Scikit-learn vs. StatsModels: Which, why, and how?

At The Data Incubator, we pride ourselves on having the most up to date data science curriculum available. Much of our curriculum is based on feedback from corporate and government partners about the technologies they are using and learning. In addition to their feedback we wanted to develop a data-driven approach for determining what we should be teaching in our fellowship for masters and PhDs looking to enter data science careers in industry. Here are the results.

This technical article was written for The Data Incubator by Brett Sutton, a Fellow of our 2017 Summer cohort in Washington, DC. 

When you’re getting started on a project that requires doing some heavy stats and machine learning in Python, there are a handful of tools and packages available. Two popular options are scikit-learn and StatsModels. In this post, we’ll take a look at each one and get an understanding of what each has to offer.

Scikit-learn’s development began in 2007 and was first released in 2010. The current version, 0.19, came out in in July 2017. StatsModels started in 2009, with the latest version, 0.8.0, released in February 2017. Though they are similar in age, scikit-learn is more widely used and developed as we can see through taking a quick look at each package on Github. Both packages have an active development community, though scikit-learn attracts a lot more attention, as shown below.

Much more is going on with scikit-learn across all these activity metrics. Each project has also attracted a fair amount of attention from other Github users not working on them themselves, but using them and keeping an eye out for changes, with lots of coders watching, rating, and forking each pakcage. A quick search of Stack Overflow shows about ten times more questions about scikit-learn compared to StatsModels (~21,000 compared to ~2,100), but still pretty robust discussion for each.

Checking out the Github repositories labelled with scikit-learn and StatsModels, we can also get a sense of the types of projects people are using each one for. Both sets are frequently tagged with python, statistics, and data-analysis – no surprise that they’re both so popular with data scientists. The differences between them highlight what each in particular has to offer: scikit-learn’s other popular topics are machine-learning and data-science; StatsModels are econometrics, generalized-linear-models, timeseries-analysis, and regression-models. These topic tags reflect the conventional wisdom that scikit-learn is for machine learning and StatsModels is for complex statistics.

The topic differences reflect a division in the machine learning and statistics communities that’s been the source of a lot of discussion in forums like Quora, Stack Exchange, and elsewhere. Statisticians in years past may have argued that machine learning people didn’t understand the math that made their model work, while the machine learning people themselves might have said you can’t argue with results! Today, the fields have more and more in common, and a good head for statistics is crucial for doing good machine learning work, but the two tools do reflect to some extent this divide.

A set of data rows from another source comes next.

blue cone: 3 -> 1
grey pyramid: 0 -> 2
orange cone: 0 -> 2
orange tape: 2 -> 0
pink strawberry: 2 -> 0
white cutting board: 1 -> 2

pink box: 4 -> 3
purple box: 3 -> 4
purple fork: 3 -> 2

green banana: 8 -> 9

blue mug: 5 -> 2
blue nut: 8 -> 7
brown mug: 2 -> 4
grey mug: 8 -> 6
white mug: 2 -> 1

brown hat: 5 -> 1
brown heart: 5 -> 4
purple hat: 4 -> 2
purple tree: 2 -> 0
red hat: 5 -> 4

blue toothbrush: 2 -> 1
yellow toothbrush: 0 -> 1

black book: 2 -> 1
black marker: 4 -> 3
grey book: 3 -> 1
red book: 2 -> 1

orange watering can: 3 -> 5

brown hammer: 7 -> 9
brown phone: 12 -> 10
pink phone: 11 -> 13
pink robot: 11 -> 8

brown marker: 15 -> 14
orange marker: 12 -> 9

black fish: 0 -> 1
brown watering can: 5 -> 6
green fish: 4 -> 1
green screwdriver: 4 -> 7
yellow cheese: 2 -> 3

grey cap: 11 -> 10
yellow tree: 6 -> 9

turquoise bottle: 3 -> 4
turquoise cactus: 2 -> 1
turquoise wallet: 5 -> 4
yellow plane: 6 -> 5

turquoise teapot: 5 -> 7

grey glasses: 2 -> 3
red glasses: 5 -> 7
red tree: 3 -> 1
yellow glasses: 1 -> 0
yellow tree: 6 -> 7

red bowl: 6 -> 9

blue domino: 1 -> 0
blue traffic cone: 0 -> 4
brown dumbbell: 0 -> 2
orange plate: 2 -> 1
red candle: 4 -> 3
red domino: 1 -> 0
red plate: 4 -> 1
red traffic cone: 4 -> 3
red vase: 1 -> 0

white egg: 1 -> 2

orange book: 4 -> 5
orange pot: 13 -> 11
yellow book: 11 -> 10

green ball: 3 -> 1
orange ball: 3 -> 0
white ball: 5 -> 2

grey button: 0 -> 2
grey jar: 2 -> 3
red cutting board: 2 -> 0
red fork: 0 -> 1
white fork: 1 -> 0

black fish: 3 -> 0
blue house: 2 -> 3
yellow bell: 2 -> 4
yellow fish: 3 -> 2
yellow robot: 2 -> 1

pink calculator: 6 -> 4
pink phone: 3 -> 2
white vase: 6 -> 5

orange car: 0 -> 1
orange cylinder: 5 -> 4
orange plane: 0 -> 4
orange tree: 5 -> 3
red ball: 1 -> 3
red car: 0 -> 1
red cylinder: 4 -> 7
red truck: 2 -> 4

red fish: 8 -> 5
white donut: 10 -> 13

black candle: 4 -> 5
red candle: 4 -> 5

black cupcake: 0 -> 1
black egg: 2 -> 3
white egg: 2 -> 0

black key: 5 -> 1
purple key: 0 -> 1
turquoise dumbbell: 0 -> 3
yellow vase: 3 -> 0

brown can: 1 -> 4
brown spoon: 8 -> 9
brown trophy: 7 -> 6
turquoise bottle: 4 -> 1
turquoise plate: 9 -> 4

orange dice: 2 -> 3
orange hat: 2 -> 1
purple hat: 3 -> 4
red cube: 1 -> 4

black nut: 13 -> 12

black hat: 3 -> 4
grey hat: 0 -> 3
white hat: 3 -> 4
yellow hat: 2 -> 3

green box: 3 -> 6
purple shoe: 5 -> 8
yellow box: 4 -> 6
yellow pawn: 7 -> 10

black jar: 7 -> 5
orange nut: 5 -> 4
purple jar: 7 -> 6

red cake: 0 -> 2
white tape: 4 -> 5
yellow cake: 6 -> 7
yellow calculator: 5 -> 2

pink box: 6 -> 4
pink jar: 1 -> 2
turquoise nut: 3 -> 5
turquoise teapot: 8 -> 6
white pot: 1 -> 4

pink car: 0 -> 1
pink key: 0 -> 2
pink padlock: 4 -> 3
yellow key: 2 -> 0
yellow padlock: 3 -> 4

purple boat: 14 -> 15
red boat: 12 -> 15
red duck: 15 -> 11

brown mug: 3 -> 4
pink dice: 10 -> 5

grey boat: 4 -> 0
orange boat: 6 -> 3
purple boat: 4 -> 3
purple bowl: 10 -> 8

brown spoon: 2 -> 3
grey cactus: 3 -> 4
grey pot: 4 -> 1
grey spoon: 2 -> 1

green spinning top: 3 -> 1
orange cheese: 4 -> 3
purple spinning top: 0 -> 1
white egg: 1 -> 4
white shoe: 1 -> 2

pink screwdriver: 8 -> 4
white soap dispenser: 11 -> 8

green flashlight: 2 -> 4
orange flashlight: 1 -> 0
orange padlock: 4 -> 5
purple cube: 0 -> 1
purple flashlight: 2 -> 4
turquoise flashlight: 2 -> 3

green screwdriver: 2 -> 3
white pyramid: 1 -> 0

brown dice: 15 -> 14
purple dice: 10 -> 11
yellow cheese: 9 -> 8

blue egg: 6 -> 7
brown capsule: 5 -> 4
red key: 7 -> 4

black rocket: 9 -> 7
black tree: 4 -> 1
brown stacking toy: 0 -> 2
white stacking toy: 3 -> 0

Scikit-learn offers a lot of simple, easy to learn algorithms that pretty much only require your data to be organized in the right way before you can run whatever classification, regression, or clustering algorithm you need. The pipelines provided in the system even make the process of transforming your data easier. Of course, choosing a Random Forest or a Ridge still might require understanding the difference between the two models, but scikit-learn has a variety of tools to help you pick the correct models and variables. With a little bit of work, a novice data scientist could have a set of predictions in minutes. At The Data Incubator, students gain hands-on experience with scikit-learn, using the package for image analysis, catching Pokemon, flight analysis, and more.

Though StatsModels doesn’t have this variety of options, it offers statistics and econometric tools that are top of the line and validated against other statistics software like Stata and R. When you need a variety of linear regression models, mixed linear models, regression with discrete dependent variables, and more – StatsModels has options. It also has a syntax much closer to R so, for those who are transitioning to Python, StatsModels is a good choice. As expected for something coming from the statistics world, there’s an emphasis on understanding the relevant variables and effect size, compared to just finding the model with the best fit.

Both scikit-learn and StatsModels give data scientists the ability to quickly and easily run models and get results fast, but good engineering skills and a solid background in the fundamentals of statistics are required. Finding the answers to tough machine learning questions is crucial, but it’s equally important to be able to clearly communicate, to a variety of stakeholders from a range of backgrounds, how and why the models work. For this reason, The Data Incubator emphasizes not just applying the models but talking about the theory that makes them work.